Elephant thoughts…by Luca

Yesterday afternoon I took two friends in the Chyulu forest, for a lovely afternoon walk.

We explored a corner of the forest I love, where an old bull elephant went to die.

His skull is still there, and so are others of his big bones.

Elephants in Orangarua, Kuku Plains, photo by my friend John Fletcher

The bones were not where I remembered them; we could see all over traces of where elephants had drug their trunks, moving bones. A hip was moved at the based of a huge fig tree. I explained to my guests how elephants are know to mourn their kind.

I told my friends elephant stories by Tony Dyer, taken one of my favorite books, The Big Five. A must reader to any person in love with wildlife.

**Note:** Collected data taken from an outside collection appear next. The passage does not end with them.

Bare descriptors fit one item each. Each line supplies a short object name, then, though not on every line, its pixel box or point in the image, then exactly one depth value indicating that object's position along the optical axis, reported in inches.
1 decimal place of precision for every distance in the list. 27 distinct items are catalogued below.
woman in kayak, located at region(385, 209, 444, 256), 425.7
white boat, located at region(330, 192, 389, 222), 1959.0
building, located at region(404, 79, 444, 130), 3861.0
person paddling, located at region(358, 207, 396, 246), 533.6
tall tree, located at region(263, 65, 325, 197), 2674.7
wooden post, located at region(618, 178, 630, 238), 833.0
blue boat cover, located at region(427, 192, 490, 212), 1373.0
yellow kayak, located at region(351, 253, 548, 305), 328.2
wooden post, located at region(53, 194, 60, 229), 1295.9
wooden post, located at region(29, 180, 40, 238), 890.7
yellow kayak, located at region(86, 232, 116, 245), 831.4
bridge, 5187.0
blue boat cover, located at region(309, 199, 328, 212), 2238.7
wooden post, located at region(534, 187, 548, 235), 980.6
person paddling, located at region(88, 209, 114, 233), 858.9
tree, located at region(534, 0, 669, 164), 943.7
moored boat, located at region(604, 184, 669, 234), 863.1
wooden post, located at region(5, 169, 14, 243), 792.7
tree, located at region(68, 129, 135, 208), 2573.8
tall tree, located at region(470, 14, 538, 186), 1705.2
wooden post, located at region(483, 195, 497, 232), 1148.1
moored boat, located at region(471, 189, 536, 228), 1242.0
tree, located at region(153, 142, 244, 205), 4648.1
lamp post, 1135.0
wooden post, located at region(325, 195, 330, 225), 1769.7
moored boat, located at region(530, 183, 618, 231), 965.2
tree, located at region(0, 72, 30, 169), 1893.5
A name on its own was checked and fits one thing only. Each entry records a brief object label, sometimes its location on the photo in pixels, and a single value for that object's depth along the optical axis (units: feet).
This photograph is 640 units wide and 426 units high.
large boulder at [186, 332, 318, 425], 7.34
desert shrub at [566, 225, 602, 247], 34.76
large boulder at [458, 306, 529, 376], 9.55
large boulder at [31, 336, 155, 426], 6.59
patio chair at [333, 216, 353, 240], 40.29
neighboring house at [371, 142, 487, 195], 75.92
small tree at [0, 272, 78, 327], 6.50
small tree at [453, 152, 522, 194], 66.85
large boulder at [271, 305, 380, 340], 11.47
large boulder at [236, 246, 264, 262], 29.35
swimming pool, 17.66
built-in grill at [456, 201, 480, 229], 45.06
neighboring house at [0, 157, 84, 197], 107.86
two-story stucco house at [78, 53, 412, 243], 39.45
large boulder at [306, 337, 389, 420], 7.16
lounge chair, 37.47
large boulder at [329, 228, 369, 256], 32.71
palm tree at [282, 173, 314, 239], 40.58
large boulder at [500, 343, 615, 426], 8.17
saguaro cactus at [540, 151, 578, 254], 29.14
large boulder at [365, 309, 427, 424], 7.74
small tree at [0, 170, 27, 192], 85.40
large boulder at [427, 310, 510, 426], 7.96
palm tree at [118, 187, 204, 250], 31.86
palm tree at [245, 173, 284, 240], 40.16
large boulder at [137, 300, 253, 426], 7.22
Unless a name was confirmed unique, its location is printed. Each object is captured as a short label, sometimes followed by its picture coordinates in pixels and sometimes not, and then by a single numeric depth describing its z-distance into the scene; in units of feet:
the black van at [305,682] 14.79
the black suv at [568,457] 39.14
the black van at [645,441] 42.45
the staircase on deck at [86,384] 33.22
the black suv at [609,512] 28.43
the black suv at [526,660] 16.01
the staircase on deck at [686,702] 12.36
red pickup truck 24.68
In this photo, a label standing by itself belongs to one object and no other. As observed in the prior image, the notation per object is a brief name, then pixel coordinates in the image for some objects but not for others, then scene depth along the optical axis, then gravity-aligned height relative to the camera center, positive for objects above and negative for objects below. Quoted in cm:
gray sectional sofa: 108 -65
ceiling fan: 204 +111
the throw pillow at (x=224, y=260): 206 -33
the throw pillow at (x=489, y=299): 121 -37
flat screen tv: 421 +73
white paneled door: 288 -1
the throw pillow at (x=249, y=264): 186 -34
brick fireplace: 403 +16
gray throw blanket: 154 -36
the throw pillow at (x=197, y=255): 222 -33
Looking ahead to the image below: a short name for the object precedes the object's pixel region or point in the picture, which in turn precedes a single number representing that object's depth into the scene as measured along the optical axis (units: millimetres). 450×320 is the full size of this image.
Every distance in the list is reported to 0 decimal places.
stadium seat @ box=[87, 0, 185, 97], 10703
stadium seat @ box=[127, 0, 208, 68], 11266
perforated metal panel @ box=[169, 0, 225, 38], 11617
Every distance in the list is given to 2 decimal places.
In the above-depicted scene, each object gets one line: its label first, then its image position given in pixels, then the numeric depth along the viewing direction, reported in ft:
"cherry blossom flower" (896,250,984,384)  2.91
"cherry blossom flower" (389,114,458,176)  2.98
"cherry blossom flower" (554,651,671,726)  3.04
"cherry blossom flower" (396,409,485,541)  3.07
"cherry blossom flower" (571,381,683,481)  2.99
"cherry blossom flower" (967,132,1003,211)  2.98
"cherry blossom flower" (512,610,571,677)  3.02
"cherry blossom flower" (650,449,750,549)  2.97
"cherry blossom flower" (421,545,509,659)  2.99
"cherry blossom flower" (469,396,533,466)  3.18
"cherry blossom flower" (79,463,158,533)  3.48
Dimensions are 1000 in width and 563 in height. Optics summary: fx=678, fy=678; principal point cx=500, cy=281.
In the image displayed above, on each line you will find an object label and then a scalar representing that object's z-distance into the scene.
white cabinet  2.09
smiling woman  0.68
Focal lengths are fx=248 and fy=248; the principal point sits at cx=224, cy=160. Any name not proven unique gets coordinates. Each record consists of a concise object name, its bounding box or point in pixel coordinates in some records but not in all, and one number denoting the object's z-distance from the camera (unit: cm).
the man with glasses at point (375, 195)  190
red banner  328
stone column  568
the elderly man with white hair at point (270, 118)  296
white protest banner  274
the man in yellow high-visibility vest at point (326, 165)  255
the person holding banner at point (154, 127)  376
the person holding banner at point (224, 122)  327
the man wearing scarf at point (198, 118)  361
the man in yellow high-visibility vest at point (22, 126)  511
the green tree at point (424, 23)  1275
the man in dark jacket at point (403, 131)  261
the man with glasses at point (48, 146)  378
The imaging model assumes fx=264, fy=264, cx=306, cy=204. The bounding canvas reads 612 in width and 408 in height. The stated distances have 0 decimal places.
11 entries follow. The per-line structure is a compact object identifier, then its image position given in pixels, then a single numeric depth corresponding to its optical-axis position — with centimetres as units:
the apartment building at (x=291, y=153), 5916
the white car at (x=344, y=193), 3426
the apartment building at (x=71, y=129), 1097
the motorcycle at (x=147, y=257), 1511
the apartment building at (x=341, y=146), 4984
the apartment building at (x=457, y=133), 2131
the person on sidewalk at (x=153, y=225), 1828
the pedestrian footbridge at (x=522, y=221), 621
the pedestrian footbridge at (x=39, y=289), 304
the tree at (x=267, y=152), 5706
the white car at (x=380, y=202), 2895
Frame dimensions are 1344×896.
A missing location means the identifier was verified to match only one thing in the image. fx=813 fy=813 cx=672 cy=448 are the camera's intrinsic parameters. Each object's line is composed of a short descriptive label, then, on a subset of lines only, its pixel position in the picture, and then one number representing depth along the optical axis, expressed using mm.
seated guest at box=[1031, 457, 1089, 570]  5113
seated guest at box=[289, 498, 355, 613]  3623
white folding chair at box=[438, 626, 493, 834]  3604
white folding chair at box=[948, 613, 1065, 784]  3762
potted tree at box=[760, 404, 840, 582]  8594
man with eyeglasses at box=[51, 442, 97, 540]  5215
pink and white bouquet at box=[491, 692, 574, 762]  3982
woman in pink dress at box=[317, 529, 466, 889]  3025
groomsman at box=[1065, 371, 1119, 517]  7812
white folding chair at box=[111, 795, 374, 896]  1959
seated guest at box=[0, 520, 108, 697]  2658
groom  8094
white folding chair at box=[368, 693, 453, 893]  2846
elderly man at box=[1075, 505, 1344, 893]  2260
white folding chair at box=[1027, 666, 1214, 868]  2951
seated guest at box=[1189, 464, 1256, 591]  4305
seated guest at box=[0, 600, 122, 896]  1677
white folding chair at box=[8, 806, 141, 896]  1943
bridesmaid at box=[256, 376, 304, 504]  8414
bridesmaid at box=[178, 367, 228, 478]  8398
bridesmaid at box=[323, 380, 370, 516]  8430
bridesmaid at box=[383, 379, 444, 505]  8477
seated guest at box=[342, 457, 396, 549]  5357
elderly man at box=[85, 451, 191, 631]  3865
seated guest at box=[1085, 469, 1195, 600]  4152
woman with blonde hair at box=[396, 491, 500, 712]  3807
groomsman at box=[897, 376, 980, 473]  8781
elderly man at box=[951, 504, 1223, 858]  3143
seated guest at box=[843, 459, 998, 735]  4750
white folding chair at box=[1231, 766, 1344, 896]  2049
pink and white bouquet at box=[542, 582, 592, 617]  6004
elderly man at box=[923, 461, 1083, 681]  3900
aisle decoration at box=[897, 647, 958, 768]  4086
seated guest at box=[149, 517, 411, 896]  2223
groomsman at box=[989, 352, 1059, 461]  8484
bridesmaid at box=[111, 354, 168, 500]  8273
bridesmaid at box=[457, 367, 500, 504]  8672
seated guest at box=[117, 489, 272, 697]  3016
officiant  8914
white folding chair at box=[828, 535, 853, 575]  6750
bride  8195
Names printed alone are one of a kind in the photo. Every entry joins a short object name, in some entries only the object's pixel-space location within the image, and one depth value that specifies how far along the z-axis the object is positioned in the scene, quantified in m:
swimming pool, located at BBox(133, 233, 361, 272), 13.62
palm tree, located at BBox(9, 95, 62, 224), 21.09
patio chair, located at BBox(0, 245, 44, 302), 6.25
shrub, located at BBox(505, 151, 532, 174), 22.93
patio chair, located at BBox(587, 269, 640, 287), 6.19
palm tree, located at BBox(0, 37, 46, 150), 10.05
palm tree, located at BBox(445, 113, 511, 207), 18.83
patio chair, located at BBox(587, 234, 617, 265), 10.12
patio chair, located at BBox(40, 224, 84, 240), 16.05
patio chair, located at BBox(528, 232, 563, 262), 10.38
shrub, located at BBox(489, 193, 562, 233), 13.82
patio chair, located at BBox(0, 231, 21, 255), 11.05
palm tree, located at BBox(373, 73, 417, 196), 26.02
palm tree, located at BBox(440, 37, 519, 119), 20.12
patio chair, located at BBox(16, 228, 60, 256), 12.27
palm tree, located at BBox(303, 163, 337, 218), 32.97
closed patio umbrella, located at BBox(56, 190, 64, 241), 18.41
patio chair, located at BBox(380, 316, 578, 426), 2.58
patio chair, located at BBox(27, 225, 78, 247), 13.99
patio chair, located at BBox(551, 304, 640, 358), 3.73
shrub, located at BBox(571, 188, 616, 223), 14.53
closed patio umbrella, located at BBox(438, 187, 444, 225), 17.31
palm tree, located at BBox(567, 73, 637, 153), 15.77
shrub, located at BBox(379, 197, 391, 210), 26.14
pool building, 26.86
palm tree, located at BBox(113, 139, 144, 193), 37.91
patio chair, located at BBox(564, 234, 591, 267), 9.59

“The elephant’s skull lay in the centre of a grassy glade, in the flat country where the Semliki river flows out into silvery Lake Albert. In an even ring around this great white skull lay a ridge of doum palm nuts. These hard, indigestible seeds had been left there in the droppings of elephant that had stood with their heads over this skull. They had stood in a ring for a long time, and the doum nuts -all that remained of their droppings – showed that many elephant had come and stayed and gone… This visible evidence of mourning one of their kind was just one of the many sights that have made me think ever more deeply about all animals”.
Nderito, the same age set of John Fletcher, who took this photo in Kuku plains

In these tragic days of rampant elephant poaching in Africa, we are grateful to all Campi ya Kanzi visitors: their $100 conservation fee per guest per day allows MWCT to employ 101 rangers and protect, as best as we can, these marvelous and intelligent mammals.